Cara ADUC
Lettera del consumatore
Domanda
26 settembre 2003
Spett. le ADUC, in questi giorni, Settembre 2003, ho trovato nella buca delle lettere quella che penso una cartella esattoriale emessa dalla UNIRISCOSSIONI con la richiesta di pagare un paio di multe dei Vigili Urbani di Torino raddoppiate, dove la piu' recente risale a Marzo 1998, mentre l'altra al 1997. Tali multe non mi sono mai state notificate, inoltre la cartella ricevuta mi e' stata semplicemente depositata senza alcuna annotazione relativa alla data di recapito. L'unica data che ho trovato in tutti i fogli e' una indicazione di esecutivita' in ruolo risalente al 2002. Il sito di UNIRISCOSSIONI cita: "E' controverso in giurisprudenza se la prescrizione quinquennale dipende dalla notifica della cartella o dalla data di esecutivita' del ruolo". Bene, vorrei sapere cosa devo fare, se applicabile la prescrizione. Inoltre ho l'abitudine di saldare immediatamente le multe, pertanto se mi fossero state notificate le avrei certamente pagate, ma sicuramente ora non ho piu' le ricevute da mostrare. Confidando nel Vostro aiuto porgo cordiali saluti.
Risposta ADUC
il timore e' che di notifiche ce ne siano state, e diverse, negli anni passati. Tanto per cominciare, non deve aver ritirato il verbale alla posta nel 97/98. E presumibilmente c'e' gia' stato un invio precedente.
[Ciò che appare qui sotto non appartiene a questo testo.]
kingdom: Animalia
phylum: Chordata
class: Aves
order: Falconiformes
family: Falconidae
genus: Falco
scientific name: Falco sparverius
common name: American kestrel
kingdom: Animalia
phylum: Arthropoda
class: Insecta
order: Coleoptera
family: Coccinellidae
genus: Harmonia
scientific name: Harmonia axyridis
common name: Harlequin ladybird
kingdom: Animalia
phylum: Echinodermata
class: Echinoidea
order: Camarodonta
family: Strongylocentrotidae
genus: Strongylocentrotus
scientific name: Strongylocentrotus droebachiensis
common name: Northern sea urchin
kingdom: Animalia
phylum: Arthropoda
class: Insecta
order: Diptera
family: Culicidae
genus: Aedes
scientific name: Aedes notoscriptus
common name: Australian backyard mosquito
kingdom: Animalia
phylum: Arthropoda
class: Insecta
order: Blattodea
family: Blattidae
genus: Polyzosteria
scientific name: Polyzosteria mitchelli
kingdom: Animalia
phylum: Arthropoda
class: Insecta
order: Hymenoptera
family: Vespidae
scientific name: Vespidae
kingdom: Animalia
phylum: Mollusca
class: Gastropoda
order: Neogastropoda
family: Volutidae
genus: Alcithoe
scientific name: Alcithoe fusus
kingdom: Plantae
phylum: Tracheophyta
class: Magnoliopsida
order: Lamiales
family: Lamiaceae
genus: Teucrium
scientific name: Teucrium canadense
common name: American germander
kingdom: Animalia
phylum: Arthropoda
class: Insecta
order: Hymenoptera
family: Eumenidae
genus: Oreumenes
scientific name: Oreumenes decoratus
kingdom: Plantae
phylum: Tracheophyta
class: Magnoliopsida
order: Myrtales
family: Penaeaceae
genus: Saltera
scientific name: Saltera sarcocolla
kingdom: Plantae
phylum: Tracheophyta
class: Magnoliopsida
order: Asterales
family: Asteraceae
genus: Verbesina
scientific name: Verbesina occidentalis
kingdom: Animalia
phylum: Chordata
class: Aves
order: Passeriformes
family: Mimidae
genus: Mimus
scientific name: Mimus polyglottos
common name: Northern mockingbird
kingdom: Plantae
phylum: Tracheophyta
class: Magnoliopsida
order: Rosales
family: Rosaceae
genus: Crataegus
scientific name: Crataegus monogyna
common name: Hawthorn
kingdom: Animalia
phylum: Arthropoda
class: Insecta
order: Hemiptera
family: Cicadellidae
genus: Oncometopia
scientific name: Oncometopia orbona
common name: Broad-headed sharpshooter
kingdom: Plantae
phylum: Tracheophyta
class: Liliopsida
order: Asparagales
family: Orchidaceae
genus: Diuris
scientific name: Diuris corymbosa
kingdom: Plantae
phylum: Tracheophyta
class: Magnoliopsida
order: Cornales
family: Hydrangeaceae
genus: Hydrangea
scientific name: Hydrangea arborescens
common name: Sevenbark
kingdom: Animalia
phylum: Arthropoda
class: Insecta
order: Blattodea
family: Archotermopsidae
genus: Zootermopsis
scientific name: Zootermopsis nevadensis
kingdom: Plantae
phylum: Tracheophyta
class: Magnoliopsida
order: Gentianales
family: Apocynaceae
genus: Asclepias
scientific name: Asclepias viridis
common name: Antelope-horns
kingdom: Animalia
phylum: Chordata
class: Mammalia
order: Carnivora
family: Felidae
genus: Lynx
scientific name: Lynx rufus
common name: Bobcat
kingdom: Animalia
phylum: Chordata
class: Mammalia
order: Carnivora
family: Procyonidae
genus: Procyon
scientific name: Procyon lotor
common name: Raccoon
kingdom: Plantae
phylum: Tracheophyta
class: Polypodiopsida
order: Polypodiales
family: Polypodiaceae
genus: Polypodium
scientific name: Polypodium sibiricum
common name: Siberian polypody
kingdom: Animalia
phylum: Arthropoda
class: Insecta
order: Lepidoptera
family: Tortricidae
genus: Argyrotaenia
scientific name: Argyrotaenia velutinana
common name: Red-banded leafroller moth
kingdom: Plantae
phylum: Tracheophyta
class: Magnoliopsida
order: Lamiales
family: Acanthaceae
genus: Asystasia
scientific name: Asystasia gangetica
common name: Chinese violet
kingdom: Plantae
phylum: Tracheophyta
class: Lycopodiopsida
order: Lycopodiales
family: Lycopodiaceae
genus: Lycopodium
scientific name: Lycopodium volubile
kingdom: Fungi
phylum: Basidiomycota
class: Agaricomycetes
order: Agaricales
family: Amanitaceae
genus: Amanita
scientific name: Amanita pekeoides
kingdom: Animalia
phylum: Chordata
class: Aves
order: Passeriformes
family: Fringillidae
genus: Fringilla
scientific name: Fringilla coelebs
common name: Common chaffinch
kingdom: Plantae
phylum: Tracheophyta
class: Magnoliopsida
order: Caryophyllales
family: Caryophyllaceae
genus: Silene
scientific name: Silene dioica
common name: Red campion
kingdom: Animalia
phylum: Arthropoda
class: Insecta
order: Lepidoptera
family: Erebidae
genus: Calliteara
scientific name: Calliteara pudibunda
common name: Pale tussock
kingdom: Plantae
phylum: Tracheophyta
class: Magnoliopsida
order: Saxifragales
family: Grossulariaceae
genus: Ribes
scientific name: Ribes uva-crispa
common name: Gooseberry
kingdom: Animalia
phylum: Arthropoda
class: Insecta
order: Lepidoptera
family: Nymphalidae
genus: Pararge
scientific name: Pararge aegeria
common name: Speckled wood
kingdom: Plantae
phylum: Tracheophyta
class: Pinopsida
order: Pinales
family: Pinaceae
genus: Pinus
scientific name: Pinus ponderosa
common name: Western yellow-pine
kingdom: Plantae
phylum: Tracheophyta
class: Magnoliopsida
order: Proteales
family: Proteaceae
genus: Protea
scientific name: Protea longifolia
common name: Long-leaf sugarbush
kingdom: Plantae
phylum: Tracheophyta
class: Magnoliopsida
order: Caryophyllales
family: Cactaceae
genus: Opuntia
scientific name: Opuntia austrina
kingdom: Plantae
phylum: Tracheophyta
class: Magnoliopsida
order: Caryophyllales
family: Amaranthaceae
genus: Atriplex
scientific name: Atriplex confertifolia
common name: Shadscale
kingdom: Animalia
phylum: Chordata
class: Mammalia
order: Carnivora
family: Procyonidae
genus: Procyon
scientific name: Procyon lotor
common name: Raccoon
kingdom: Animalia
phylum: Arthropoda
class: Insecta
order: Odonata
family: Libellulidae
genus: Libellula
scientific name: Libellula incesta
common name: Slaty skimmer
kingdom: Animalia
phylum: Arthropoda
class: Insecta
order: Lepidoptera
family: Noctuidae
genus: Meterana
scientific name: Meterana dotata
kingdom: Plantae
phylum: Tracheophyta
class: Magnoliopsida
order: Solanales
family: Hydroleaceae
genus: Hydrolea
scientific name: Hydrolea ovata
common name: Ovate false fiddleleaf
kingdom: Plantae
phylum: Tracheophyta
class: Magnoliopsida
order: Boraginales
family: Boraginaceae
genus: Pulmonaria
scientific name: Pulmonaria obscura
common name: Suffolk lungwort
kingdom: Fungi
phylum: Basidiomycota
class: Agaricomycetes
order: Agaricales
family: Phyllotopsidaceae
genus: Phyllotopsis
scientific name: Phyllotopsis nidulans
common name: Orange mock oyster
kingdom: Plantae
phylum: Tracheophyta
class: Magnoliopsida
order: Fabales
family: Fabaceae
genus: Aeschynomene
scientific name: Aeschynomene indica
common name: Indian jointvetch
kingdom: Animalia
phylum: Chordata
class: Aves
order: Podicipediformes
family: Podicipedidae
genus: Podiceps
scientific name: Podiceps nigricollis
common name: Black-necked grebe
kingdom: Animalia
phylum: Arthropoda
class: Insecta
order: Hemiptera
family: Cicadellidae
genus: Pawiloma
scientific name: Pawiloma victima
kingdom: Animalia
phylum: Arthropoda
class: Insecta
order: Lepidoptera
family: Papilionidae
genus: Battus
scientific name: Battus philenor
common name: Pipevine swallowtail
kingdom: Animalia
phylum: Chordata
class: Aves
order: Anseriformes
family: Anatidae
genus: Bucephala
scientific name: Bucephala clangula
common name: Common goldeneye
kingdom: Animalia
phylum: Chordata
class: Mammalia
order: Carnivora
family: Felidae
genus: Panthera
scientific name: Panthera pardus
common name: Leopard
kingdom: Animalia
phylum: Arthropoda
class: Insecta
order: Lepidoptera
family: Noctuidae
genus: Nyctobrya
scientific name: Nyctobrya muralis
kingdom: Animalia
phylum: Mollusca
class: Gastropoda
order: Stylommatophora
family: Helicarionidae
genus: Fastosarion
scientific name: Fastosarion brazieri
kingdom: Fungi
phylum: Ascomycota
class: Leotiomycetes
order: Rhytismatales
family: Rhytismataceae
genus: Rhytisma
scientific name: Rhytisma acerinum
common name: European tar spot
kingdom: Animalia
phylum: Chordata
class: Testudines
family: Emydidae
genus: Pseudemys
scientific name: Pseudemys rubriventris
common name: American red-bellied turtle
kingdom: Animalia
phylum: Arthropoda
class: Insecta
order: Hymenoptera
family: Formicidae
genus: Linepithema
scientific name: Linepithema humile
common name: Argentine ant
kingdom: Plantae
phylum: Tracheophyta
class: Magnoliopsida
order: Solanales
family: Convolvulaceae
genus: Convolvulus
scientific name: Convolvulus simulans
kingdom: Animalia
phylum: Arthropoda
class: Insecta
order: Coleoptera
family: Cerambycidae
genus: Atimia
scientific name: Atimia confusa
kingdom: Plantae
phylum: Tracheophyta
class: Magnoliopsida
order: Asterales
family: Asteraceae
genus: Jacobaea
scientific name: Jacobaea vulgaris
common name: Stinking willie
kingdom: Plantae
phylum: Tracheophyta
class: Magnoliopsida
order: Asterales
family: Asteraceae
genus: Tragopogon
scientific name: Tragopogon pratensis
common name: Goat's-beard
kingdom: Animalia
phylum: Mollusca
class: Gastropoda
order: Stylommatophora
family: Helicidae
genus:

Se l'invio precedente non ci fosse (possono dirlo solo loro, contattandoli) e dalla data di notifica del verbale (se ne deve informare presso i vigili, creditori originari: potrebbe anche scoprire che risultino loro gia' pagate, non si sa mai..) fossero gia' decorsi 5 anni, varrebbe la pena di tentare l'opposizione anche se l'iscrizione risulta avvenuta nel 2002, in quanto -controverso o meno- la tendenza giurisprudenziale in questo e' di difendere la certezza e quindi di ritenere perentori e non solo ordinatori i termini.
Pertanto, potra' rivolgersi in opposizione, ricorrendo in commissione provinciale tributaria e quindi chiedendo l'annullamento -totale o parziale- dell'atto.
Pertanto, potra' rivolgersi in opposizione, ricorrendo in commissione provinciale tributaria e quindi chiedendo l'annullamento -totale o parziale- dell'atto.